Your goal:
Read through the data and count the lines that contain the string "University"; give only the result.

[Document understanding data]
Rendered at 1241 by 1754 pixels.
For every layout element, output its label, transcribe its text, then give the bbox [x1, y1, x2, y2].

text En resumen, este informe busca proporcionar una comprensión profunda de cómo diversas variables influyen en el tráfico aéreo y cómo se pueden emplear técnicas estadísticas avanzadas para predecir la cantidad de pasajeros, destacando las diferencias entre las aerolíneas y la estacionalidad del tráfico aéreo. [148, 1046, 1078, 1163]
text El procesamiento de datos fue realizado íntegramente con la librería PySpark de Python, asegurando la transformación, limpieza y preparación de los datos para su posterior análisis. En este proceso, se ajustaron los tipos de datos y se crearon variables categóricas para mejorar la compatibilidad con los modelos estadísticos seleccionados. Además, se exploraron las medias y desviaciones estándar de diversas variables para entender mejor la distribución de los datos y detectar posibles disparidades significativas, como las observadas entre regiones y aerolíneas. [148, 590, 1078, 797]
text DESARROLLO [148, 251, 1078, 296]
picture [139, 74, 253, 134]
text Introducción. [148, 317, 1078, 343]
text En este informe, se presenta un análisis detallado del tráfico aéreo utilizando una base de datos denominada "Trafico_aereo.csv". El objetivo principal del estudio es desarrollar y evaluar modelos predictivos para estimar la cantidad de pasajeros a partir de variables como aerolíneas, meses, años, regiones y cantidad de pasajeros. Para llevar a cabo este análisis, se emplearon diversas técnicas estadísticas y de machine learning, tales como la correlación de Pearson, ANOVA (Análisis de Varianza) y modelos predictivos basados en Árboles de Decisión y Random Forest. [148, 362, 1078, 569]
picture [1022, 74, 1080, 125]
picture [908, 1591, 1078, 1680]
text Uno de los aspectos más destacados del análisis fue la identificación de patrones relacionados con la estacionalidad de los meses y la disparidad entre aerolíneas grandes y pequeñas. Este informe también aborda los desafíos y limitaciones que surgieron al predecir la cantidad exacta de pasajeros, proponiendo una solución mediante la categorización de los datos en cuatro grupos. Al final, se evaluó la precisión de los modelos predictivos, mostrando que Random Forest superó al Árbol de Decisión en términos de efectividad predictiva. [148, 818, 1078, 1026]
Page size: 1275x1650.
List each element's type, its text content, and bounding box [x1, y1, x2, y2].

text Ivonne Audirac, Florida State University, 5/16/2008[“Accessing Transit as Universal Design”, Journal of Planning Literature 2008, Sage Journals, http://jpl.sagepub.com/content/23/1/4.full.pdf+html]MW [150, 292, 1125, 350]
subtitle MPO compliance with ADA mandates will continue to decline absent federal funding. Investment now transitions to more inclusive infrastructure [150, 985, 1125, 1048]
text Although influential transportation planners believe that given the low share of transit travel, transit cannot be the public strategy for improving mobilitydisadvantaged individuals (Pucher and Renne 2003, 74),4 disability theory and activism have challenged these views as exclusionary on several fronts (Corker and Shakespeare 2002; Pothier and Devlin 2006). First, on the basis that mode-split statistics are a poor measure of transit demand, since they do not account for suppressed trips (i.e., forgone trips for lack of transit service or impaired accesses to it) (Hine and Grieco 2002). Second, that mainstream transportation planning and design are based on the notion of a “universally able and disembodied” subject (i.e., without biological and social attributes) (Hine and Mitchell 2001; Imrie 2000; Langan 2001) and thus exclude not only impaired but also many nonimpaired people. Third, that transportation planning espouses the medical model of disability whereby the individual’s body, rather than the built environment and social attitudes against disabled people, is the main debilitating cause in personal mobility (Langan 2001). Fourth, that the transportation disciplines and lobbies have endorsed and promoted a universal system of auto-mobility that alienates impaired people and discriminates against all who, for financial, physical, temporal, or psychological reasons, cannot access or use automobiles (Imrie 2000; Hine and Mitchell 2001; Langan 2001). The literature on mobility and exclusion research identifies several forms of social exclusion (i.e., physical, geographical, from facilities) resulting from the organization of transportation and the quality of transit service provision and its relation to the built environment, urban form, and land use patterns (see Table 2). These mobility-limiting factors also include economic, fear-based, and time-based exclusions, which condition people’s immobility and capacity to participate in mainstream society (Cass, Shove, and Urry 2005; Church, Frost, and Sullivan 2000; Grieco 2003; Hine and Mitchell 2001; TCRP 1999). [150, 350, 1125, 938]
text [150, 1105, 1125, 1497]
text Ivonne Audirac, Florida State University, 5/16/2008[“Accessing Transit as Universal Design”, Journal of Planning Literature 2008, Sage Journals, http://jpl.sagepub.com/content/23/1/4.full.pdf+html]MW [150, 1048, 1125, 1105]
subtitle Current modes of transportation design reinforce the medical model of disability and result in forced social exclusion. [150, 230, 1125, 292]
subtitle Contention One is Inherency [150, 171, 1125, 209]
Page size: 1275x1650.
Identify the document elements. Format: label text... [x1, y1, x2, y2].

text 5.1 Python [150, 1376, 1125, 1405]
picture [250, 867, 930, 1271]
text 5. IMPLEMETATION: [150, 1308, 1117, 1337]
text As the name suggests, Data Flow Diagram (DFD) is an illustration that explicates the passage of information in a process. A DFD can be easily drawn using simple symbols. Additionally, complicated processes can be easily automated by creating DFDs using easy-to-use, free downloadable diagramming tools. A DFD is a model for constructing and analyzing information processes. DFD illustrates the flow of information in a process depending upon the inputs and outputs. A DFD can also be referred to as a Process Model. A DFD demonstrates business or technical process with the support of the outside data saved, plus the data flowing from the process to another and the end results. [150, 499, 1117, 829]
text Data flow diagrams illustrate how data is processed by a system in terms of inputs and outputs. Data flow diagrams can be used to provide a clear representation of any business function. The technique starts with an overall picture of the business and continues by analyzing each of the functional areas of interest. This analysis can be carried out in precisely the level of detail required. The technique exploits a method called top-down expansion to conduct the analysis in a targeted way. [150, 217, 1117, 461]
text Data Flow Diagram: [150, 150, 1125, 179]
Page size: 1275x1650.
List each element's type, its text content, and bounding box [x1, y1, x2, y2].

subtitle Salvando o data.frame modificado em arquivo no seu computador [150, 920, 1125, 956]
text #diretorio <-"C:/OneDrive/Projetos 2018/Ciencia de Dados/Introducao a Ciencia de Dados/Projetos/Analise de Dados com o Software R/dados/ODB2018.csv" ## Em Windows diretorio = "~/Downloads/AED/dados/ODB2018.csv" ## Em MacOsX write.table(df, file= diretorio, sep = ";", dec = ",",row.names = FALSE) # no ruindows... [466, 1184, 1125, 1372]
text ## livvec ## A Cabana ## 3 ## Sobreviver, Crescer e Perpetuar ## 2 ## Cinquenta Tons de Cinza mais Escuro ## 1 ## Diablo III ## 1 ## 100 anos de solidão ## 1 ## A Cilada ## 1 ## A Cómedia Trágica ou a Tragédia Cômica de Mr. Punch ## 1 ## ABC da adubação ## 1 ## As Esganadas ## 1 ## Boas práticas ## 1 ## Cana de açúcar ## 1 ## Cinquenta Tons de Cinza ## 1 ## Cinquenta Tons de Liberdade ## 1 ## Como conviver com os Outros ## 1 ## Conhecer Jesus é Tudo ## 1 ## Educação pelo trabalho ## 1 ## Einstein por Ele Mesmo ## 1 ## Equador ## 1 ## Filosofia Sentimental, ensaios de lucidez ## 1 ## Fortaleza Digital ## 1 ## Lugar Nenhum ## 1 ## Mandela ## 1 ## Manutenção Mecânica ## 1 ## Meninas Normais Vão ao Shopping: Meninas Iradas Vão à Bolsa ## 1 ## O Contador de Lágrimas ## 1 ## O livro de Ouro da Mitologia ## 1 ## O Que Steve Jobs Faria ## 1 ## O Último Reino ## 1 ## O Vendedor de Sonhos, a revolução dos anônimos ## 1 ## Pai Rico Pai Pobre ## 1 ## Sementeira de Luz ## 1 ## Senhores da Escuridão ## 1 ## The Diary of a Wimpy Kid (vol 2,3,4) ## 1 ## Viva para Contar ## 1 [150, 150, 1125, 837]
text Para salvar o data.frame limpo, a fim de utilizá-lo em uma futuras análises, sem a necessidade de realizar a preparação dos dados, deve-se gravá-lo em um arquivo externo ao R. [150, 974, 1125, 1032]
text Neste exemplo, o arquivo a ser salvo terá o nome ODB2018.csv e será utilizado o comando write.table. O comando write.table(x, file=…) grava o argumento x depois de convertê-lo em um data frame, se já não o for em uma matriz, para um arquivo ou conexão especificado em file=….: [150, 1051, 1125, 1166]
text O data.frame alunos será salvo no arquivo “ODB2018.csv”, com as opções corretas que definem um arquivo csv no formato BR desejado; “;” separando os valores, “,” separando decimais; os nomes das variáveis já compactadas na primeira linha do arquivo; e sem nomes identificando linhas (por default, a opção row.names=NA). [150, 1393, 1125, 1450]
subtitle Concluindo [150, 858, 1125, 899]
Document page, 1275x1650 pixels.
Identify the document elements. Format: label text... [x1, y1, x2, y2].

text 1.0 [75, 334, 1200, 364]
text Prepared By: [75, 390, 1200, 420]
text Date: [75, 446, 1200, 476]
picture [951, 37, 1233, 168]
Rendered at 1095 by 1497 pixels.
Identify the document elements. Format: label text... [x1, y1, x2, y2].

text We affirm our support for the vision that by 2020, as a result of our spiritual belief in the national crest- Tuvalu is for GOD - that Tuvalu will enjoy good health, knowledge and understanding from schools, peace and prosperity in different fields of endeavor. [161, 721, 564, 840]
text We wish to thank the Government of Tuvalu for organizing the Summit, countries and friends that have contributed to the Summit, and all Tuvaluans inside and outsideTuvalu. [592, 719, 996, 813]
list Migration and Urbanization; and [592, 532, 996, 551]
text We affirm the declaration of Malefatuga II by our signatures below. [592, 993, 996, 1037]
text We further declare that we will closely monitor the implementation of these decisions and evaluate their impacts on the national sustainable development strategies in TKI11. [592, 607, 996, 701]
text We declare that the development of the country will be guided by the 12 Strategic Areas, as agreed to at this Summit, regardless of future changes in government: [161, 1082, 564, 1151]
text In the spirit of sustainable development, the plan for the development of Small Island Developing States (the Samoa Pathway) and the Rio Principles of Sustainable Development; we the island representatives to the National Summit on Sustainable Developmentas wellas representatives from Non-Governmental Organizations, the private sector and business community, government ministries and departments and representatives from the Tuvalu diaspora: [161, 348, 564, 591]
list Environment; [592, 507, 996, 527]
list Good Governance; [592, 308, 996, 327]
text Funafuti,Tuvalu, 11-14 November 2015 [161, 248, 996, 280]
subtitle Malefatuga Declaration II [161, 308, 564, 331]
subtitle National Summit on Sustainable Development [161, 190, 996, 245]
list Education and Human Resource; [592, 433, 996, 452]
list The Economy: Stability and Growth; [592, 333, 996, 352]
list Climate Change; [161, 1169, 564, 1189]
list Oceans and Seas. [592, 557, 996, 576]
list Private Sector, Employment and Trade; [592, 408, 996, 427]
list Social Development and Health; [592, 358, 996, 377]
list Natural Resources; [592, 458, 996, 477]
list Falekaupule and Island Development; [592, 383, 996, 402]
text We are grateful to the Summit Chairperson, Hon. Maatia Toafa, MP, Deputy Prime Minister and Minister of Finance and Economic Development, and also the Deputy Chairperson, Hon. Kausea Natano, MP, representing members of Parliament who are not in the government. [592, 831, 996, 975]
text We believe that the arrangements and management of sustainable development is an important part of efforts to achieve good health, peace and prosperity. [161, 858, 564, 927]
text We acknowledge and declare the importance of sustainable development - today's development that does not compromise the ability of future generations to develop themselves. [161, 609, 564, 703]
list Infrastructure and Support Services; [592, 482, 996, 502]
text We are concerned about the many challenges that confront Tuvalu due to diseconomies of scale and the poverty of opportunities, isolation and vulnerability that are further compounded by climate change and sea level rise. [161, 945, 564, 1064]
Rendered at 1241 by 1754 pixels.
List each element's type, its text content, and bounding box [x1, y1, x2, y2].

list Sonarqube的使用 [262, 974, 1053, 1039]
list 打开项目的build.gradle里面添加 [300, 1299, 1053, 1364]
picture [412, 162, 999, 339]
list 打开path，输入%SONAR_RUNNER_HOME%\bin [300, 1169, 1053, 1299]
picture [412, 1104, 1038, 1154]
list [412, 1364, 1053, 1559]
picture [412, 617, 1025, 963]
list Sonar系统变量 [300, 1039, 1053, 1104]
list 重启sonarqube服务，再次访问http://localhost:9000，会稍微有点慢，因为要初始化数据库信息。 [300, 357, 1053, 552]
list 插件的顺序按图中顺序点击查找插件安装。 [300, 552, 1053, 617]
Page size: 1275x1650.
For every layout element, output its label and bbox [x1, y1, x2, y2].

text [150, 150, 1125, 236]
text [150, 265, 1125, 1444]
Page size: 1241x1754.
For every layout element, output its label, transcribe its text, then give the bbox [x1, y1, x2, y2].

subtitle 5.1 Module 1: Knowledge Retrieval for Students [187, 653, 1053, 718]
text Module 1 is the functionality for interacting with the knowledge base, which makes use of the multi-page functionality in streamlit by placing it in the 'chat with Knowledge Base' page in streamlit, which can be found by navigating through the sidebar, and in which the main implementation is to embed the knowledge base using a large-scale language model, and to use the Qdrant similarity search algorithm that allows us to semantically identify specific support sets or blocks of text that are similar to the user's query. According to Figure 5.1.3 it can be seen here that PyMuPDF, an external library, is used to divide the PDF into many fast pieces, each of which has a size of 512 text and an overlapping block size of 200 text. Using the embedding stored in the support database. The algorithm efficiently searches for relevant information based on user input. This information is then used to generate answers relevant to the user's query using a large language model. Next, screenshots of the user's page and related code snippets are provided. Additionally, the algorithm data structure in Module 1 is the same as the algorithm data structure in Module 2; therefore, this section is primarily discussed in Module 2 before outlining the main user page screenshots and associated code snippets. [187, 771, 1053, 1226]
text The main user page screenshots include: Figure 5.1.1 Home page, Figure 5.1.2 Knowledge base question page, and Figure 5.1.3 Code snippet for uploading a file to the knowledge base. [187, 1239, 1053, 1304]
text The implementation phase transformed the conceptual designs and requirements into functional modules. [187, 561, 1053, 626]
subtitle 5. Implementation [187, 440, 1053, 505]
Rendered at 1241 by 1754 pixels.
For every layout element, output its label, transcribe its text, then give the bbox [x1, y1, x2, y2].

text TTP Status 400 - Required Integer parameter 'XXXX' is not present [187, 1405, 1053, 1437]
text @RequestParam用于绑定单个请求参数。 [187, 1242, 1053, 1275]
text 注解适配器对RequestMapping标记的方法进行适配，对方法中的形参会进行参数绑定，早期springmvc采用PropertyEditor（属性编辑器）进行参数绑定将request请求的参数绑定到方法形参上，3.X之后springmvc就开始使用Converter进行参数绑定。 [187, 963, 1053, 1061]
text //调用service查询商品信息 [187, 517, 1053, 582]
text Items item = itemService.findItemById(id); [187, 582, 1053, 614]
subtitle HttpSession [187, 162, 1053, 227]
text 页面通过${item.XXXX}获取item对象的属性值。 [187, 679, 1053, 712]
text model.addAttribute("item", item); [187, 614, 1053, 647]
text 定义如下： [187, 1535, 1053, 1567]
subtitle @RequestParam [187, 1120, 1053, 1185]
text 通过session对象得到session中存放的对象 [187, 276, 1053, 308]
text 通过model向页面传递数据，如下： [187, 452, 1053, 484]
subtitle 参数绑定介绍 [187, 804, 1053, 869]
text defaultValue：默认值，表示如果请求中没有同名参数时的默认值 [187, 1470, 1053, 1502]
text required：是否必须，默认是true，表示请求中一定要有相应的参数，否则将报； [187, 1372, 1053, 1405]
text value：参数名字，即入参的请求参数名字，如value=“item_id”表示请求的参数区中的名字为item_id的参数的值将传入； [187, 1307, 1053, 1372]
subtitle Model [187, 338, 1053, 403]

Response to the task:
2